Basic Information About the Business

An operating agreement further solidifies some of an LLC’s most basic decisions and premises, many of which may already be laid out in the company’s “articles of organization,” another document important to forming an LLC. These typically include the LLC’s official name, its principal place of business, its duration, its management structure, its statement of purpose and the identification of its registered agent.

Tax Treatment Preference

LLCs typically enjoy a “single layer of taxation.” They are by default exempt from a business tax, meaning profits are only taxed at the individual level, or “layer,” when members report their share of income and expenses on their personal tax returns.

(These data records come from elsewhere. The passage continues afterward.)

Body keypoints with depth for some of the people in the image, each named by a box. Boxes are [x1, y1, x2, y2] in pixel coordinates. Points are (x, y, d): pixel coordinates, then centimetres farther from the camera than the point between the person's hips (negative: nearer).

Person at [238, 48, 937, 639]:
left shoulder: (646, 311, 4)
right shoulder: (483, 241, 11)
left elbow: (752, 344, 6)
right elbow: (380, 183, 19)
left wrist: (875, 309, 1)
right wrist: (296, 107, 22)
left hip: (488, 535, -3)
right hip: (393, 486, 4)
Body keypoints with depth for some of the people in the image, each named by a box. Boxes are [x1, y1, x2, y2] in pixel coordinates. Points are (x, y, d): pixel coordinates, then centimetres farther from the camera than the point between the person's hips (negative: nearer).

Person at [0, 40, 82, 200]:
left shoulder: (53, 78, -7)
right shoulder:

LLCs can also be a bit of a chameleon when it comes to tax treatment; depending on the type of business, LLCs may value certain incentives to elect corporate status, which they can do by selecting to file as either a C-corp or an S-corp. An operating agreement can state the LLC’s initial tax status and outline the procedure for changing the tax classification in the future.

Member Information

One of an operating agreement’s most critical functions is to specify how the business’s profits and responsibilities are distributed among members. The agreement often lays out basic member information such as names, addresses and roles within the business and includes the amount and nature of a member’s contributions (often financial, but not always) to the LLC. Expectations about compensation, which are often based on this shared assessment of member contributions, may be described along with ownership percentages.

Management Structure

An LLC will have one of two management structures. A “member-managed LLC” allows members to be “agents” acting on behalf of the company and relies on members for day-to-day management. This is desirable for small or streamlined LLCs with relatively few members and is the more popular of the two designations.

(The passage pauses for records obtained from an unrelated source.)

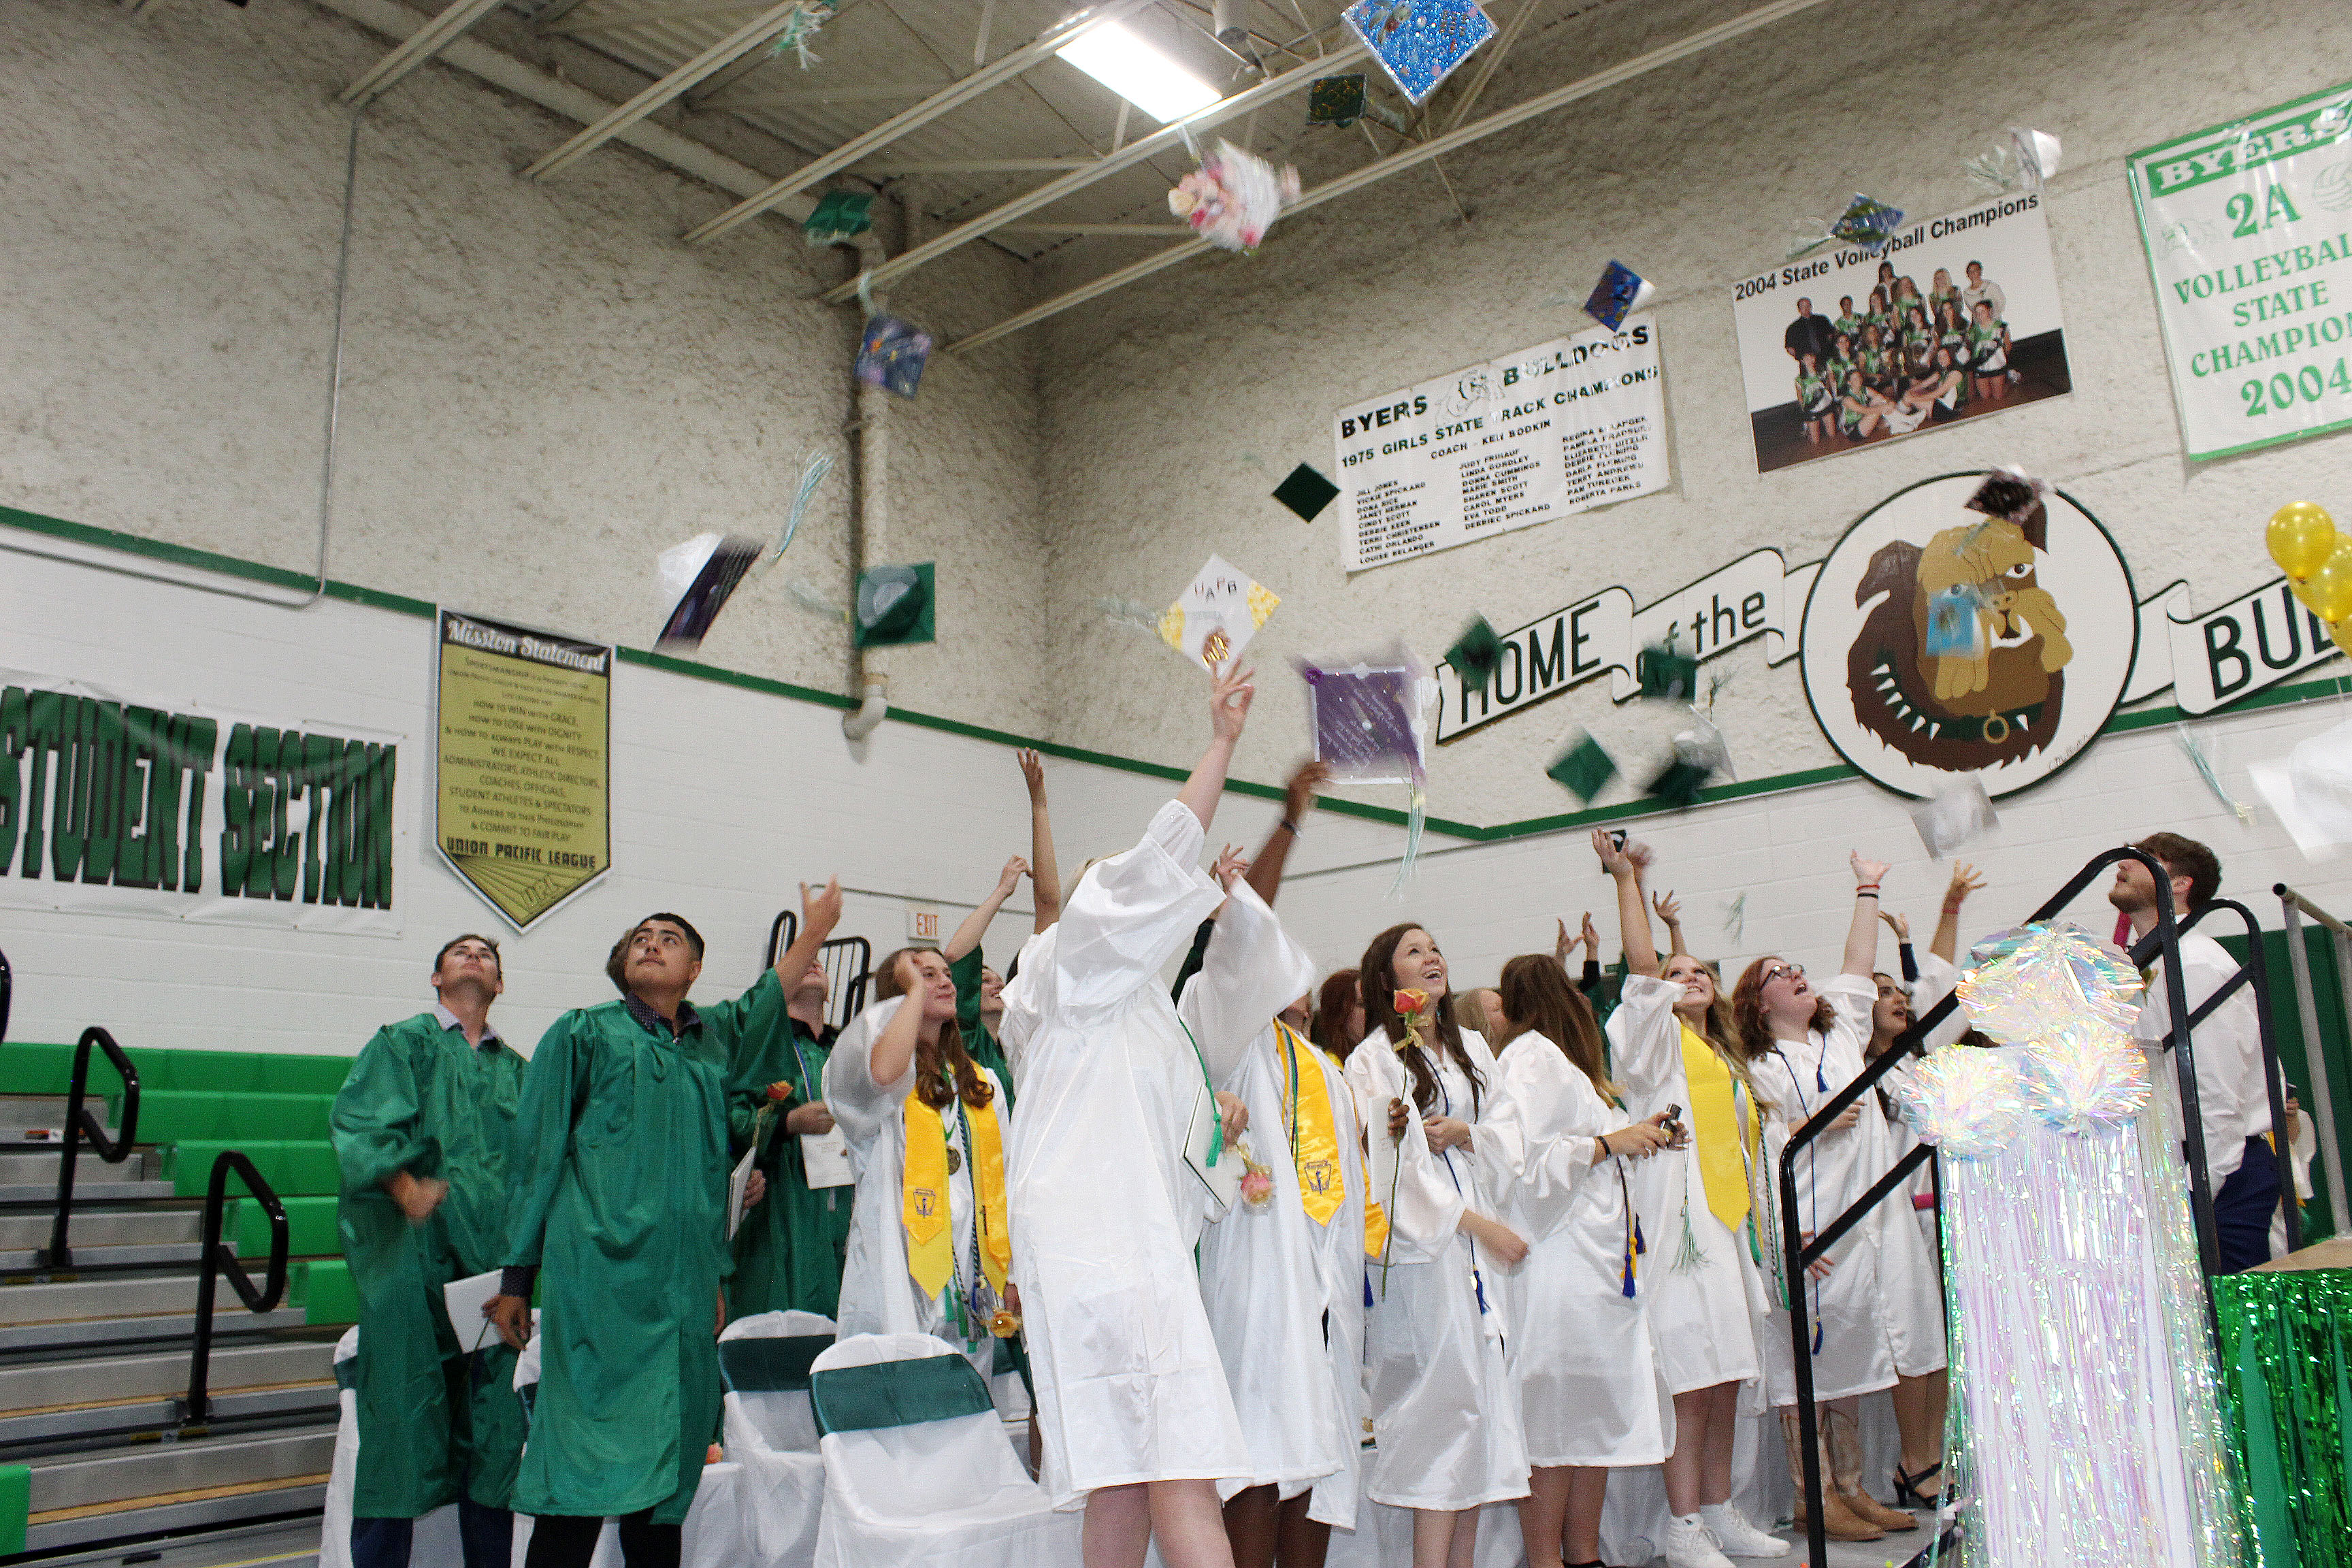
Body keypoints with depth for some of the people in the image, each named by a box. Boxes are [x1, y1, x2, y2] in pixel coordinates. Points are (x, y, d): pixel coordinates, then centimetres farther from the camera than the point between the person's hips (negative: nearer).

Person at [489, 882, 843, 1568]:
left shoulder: (715, 1036, 17)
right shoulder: (582, 1033, 6)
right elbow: (536, 1156, 5)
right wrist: (516, 1279, 1)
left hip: (688, 1279, 5)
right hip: (602, 1274, -4)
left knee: (670, 1465, 6)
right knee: (585, 1460, -8)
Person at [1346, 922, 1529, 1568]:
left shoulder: (1472, 1048, 19)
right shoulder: (1372, 1059, -1)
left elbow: (1507, 1134, 14)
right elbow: (1390, 1161, -9)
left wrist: (1464, 1132, -8)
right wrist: (1477, 1223, -11)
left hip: (1483, 1240, 6)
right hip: (1423, 1247, -6)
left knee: (1483, 1402, 3)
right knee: (1447, 1400, -10)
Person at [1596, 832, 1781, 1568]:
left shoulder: (1726, 1058, 24)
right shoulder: (1660, 1040, 3)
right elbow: (1641, 968, -13)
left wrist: (1763, 1222, 22)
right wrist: (1626, 880, -12)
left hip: (1729, 1222, 8)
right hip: (1681, 1222, -7)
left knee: (1727, 1376, 10)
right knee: (1692, 1378, -9)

With a “manager-managed LLC,” members instead elect a smaller number of people to manage the company (while they maintain passive ownership and voting rights on major decisions). The choice in structure usually comes down to the size of an LLC’s membership and how open it wants to be to investment from outside of management. Whatever the choice, an indication of management structure is an important part of an operating agreement.

Operating Procedures

Business procedures important to running an LLC include voting, holding member meetings, approving manager actions, adding new members, facilitating member exits and even dissolving the LLC with wind-down procedures if the situation demands. These types of procedures—along with many more that might be relevant only to specific kinds of businesses—can be addressed in a variety of ways.

A Liability Statement

One of the main benefits of choosing an LLC as a business structure is the distinction that it makes between the company and its individual members. While corporate stockholders are personally shielded from their business’s liability, sole proprietors or members of a partnership are not legally distinct entities from their business and assume full personal responsibility for the risks of operation. LLCs combine the best characteristics of both structures, enjoying a corporation’s limited liability without shouldering its level of tax and regulatory burdens. LLCs need to properly define limited liability status with a clear liability statement in case this status is ever challenged. An operating agreement is one traditional place to declare this.

Additional Provisions

Operating agreements aim to proactively address bumps in the road ahead. As such, they often include provisions that describe what happens in the event of unplanned events such as a member’s death, a member’s withdrawal from the business, disputes between or among members, a need to edit the operating agreement and further issues particular to the business’s industry. Many agreements close out with a “severability provision” stating the rest of the operating agreement remains in effect if one part proves contrary to state or federal law or otherwise unenforceable.